*** MATERIAL SHOWN ***
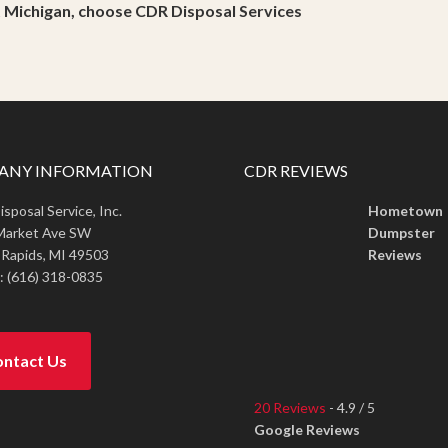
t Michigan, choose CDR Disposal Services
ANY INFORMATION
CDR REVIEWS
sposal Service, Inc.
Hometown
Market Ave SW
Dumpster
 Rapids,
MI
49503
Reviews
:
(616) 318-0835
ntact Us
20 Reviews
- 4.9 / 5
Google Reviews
*** End of MATERIAL SHOWN ***
*** MATERIAL SHOWN ***
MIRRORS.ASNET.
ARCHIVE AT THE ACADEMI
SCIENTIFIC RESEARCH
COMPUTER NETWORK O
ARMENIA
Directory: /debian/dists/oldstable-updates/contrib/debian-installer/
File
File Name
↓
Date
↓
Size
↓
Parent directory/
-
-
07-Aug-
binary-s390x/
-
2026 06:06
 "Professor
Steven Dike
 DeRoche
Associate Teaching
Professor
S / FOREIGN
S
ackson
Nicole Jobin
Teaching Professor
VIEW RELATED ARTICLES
*** End of MATERIAL SHOWN ***
[WORK REQUEST] Starting at the line that has "t Michigan, choose CDR Disposal Services" and ending at the line that has "Google Reviews", please write out the lines above exactly, leaving out all others.

[OUTPUT FOR THIS TASK]
t Michigan, choose CDR Disposal Services
ANY INFORMATION
CDR REVIEWS
sposal Service, Inc.
Hometown
Market Ave SW
Dumpster
 Rapids,
MI
49503
Reviews
:
(616) 318-0835
ntact Us
20 Reviews
- 4.9 / 5
Google Reviews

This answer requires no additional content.